Oh, brother, where to begin. Let's start from the top: the GOP, including its wing called the Tea Party, is not "totally the opposite" of blatant racism and race-pandering directed at President Obama or other people of color. Hubbard must have a selective memory, because clearly she has forgotten that in her own state, shortly after the election of President Obama, in February 2009, then-Los Alamitos Mayor Dean Grose, an Orange County Republican, sent an email depicting a watermelon field in front of the White House. Many other examples of GOP/Tea Party racism and race-pandering abound, as anyone who follows U.S. politics knows.

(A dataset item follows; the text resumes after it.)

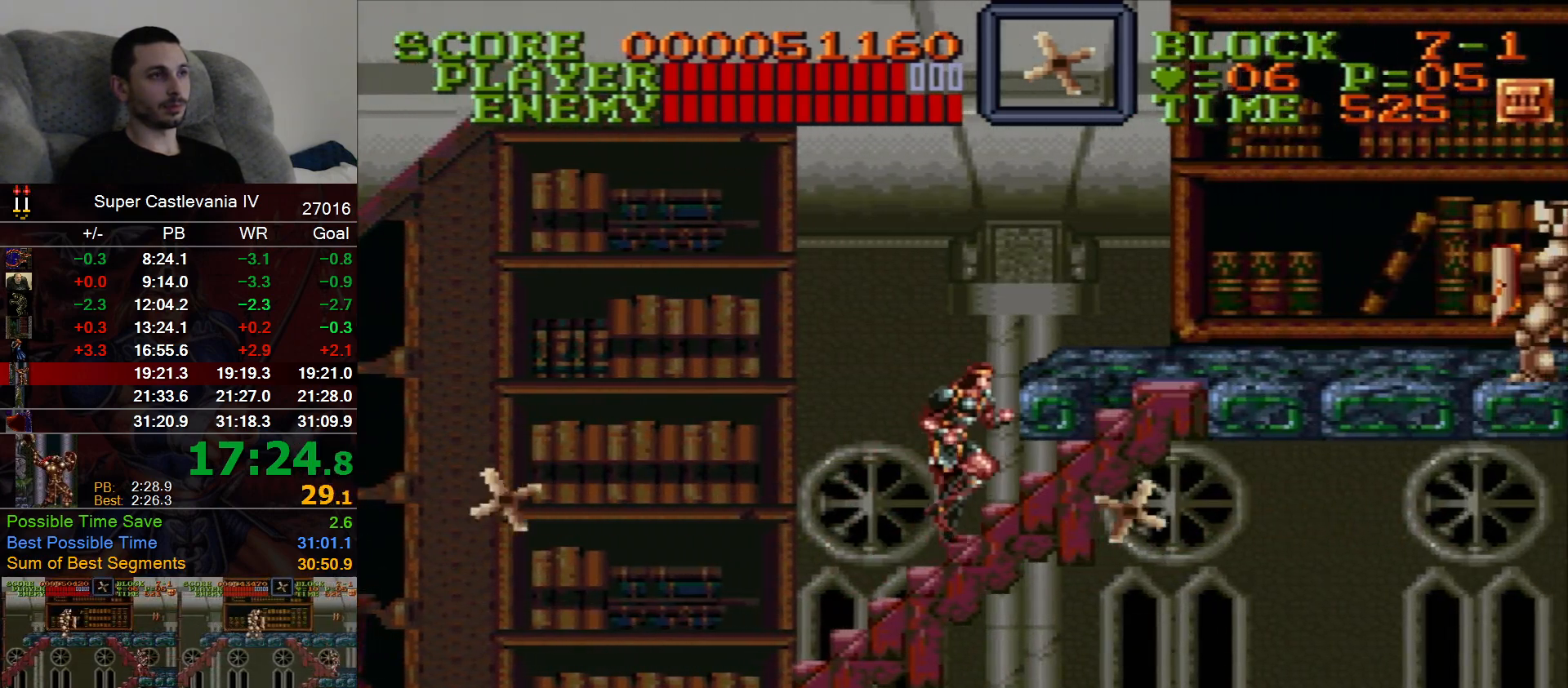
{"dt_ms": 500, "buttons": ["DPAD_RIGHT"], "events": [[33, "DPAD_UP", "up"]]}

Hubbard's strongly implying that some anti-Tea Party person would take the trouble to design, print and post racist Tea Party flyers is pretty astounding; but, not as astounding as her stating that the racist flyers will help bring out of the woodwork all those dormant anti-racist Tea Party sympathizers that are quietly living in Chico. That's some mental gymnastics. But, for me, the kicker is the article's statement that the Tea Party wants a hate crime investigation into the racist Tea Party rally signs. It's total irony, because the GOP and many of its supporters despise hate crime laws [pdf#1 and pdf#2]. It's also total stupidity, because American hate crime statutes do not include "political affiliation" as a protected category.
Further south, Los Angeles-based J. R. Huetteman, anchor for Allvoices, gives us this article from down in Orange County, California, titled "Racist Republican Email Features Obama and His Parents As Apes."

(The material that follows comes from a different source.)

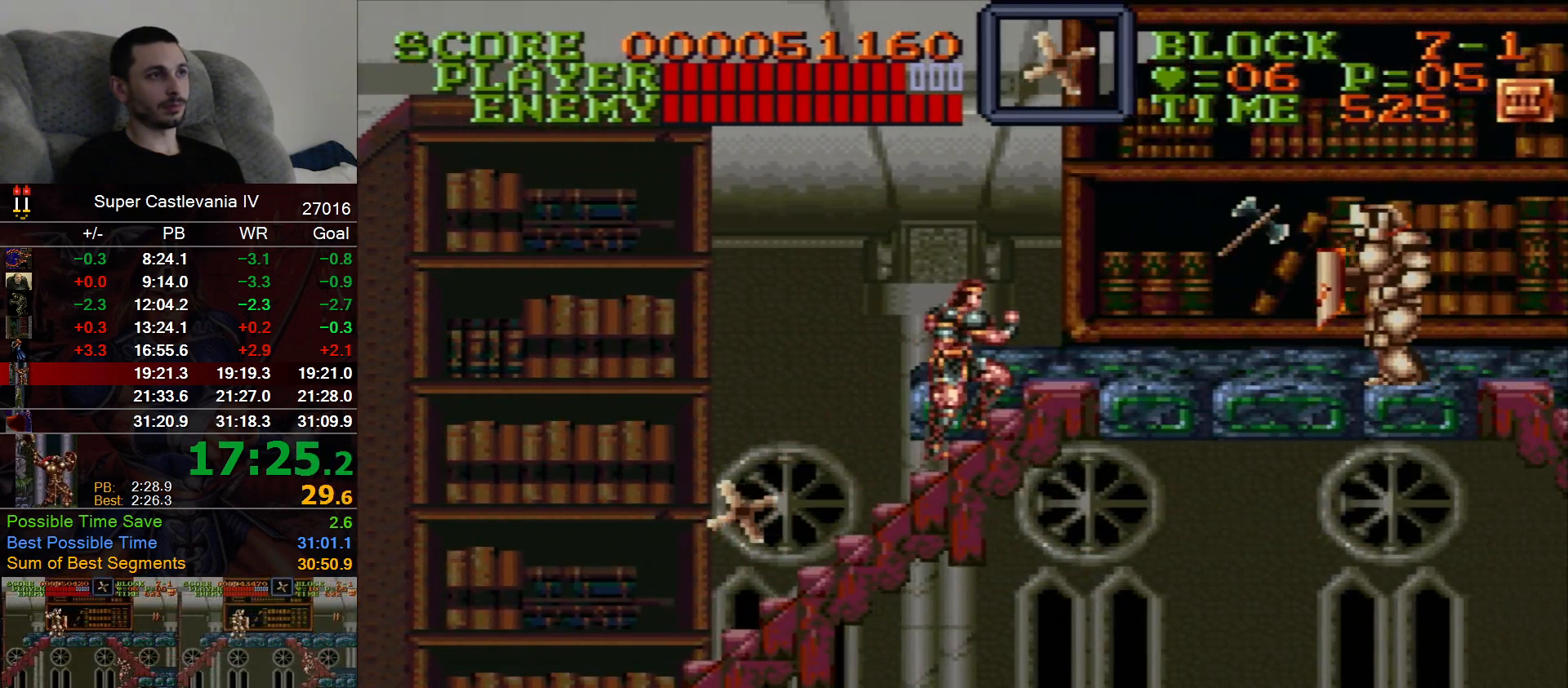
{"dt_ms": 500, "buttons": ["DPAD_RIGHT"], "events": []}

No, I'm not rehashing something that a GOPer did several years ago, immediately after President Obama's election. Writes Huetteman about the recent email (bracketed material is mine):
On Friday [April 15, 2011], another Orange County Republican, Marilyn Davenport, continues this embarassing [sic] newfound tradition [of Orange County Republicans sending racist emails about President Obama] and attempts to best the watermelon imagery [of Los Alamitos Mayor Dean Grose back in 2009] with another racist attack on President Barack Obama. Davenport is a Southern California Tea Party activist and member of the central committee of the Orange County Republican Party.
Under the words, "Now you know why no birth certificate," there's an Obama family portrait showing them as apes.
Got that Sue Hubbard? Davenport is a Southern California Tea Party activist.
However, unlike Dean Grose, who apologized for his racist email when the world learned of it and then resigned as Los Alamitos' mayor because of his racist email, Marilyn Davenport (thankfully not the mother of Lindsay Davenport!) is doing no such thing. Instead, she's invoking racism denial (again from Mr. Huetteman's article):
"Oh, come on! Everybody who knows me knows that I am not a racist. It was a joke. I have friends who are black. Besides, I only sent it to a few people--mostly people I didn't think would be upset by it."
The I-only-sent-it-to-my-racist-friends-but-I'm-not-a-racist-and-ha-ha-isn't-it-funny-to-think-of-black-people-as-subhumans mental maneuver is classic racism/racism denial.
Hey, at least Scott Baugh, Orange County's GOP chairperson, told Davenport that her email was tasteless.